Are you serious? The first guy to call BP on their extreme under-reporting of the quantity of the spill was a petroleum scientist watching that feed. The rest, as they say, is history in front of a Senate comity. BP lost, and the public won through a much clearer view of what was at stake and what needed to be done.

I don't trust TEPCO. I don't trust them one bit. It's sweet that you trust them, but your arguments lead me to conclude that you bask in ignorance and hate the fact that the public has a right to control their own destiny and not have it solely in the hands of corporations and bureaucrats.
 
Why don't we just dump fuel rods into a volcano somewhere far from civilization?
 
Why don't we just dump fuel rods into a volcano somewhere far from civilization?

Not too many volcano's far from civilization, you dump fuel rods into an active volcano and it explodes? Uh oh!
 
Why don't we just dump fuel rods into a volcano somewhere far from civilization?

Because people are afraid of what might happen if the plane delivering the fuel rods to the volcano, crashes before getting there.

One of the biggest problems with nuclear waste disposal is not the radiation or toxicity of the waste; the problem is everybody's paranoid of the stuff and isn't willing to allow it to be transported through their domain. So, transport fuel rods to a volcano? Not happening. Nobody would allow you to fly the stuff through their airspace.

No, there was a 30 kilometre high cloud(18.8 miles or 100.0000 feet for you americans.) after the reactor exploded.
I know. There was an explosion. An explosion centered on WHAT? The reactor core? An electrical transformer? A propane gas tank? Hydrogen gas leaking from the dishwasher in the lounge?

Chernobyl was a disaster because the explosion was inside the reactor core. Something no exterior photographs would have been able to show. The answer remains no. 24/7 surveillance is no good to anybody here.


No, he's not as far as I know. But I damn well hope he's got a/multiple brilliant government employed physicist(s) helping him all the time.
That was my point--you don't call the prime minister, you call his brilliant government-employed physicist. ON HIS DIRECT LINE.
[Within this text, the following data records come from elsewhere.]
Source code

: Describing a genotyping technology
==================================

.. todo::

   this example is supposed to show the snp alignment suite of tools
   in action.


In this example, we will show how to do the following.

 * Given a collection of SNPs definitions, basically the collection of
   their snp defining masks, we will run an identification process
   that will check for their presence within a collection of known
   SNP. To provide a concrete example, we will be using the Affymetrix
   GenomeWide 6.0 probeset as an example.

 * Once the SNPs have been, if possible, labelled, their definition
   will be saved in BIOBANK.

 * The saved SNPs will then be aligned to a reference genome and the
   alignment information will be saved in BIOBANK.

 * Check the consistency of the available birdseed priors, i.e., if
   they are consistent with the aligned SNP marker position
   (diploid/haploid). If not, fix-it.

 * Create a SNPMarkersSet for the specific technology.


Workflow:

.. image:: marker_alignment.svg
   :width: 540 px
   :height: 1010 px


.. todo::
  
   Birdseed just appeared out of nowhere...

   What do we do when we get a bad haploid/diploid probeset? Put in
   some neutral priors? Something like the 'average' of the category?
If this was inner Mongolia I could maybe agree with you. But not Japan in 2011.

Think again.
Undersea communication cables broken after quake

Communications are severely impaired in ALL earthquakes. Underground cables get snapped by shifting rock, above-ground cables get snapped when the telephone poles fall over, cell phones go offline when the cell towers topple. Plus, whatever networks remain operational tend to get overloaded and crash when millions of people make phone calls at the same time trying to reach loved ones.

So, yes. Japan in 2011. Infallible technology is a fantasy incurred from watching too much Star Trek.
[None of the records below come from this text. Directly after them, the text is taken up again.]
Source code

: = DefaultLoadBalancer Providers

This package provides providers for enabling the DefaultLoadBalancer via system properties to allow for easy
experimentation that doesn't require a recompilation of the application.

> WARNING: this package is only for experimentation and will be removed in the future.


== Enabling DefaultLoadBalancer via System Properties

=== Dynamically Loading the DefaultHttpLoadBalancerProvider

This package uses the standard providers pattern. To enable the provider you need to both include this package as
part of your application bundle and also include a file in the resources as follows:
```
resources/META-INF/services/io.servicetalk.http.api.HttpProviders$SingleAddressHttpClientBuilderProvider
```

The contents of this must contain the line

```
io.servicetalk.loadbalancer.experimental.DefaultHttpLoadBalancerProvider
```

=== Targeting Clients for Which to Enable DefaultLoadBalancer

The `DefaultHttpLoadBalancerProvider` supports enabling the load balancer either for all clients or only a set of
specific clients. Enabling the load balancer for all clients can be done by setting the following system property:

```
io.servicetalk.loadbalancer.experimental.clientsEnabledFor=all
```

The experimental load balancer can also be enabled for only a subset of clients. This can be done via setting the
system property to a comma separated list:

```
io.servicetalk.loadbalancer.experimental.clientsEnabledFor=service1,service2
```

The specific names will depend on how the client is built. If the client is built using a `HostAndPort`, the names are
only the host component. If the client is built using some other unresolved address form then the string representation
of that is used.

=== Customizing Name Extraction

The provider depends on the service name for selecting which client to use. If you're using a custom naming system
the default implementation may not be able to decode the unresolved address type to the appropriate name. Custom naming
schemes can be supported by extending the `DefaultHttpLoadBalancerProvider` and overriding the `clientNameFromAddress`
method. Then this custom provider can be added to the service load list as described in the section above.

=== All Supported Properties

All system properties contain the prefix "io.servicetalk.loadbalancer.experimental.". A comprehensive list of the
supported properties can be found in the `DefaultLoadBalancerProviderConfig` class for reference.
Are you serious? The first guy to call BP on their extreme under-reporting of the quantity of the spill was a petroleum scientist watching that feed. The rest, as they say
Was public-relations bullcrap. I don't care if you're the goddamn Second Coming of Christ. You have to know the cubic-meters-per-second (and you have to sample the muck coming out to see what percentage of it is actual oil) or you don't know how much is being spilled.


but your arguments lead me to conclude that you bask in ignorance and hate the fact that the public has a right to control their own destiny and not have it solely in the hands of corporations and bureaucrats.
All right, Smart Guy. Control your destiny. You fix the reactor yourself. Tell me how you do it.
 
Bombing water is better.

This gives me an idea... If the U.S. were to drop another fat man or little boy onto the nuclear reactors, their problems would be solved. It's going to go up anyways, might as well do it as quick as possible in one fatal swoop. Why prolong the pain? :D
 
This gives me an idea... If the U.S. were to drop another fat man or little boy onto the nuclear reactors, their problems would be solved. It's going to go up anyways, might as well do it as quick as possible in one fatal swoop. Why prolong the pain? :D

The problem is that the mass of nuclear material in a power plant dwarfs the mass of nuclear material in a bomb. Spread it around and there's a great deal more radiation and heavy metal poisoning.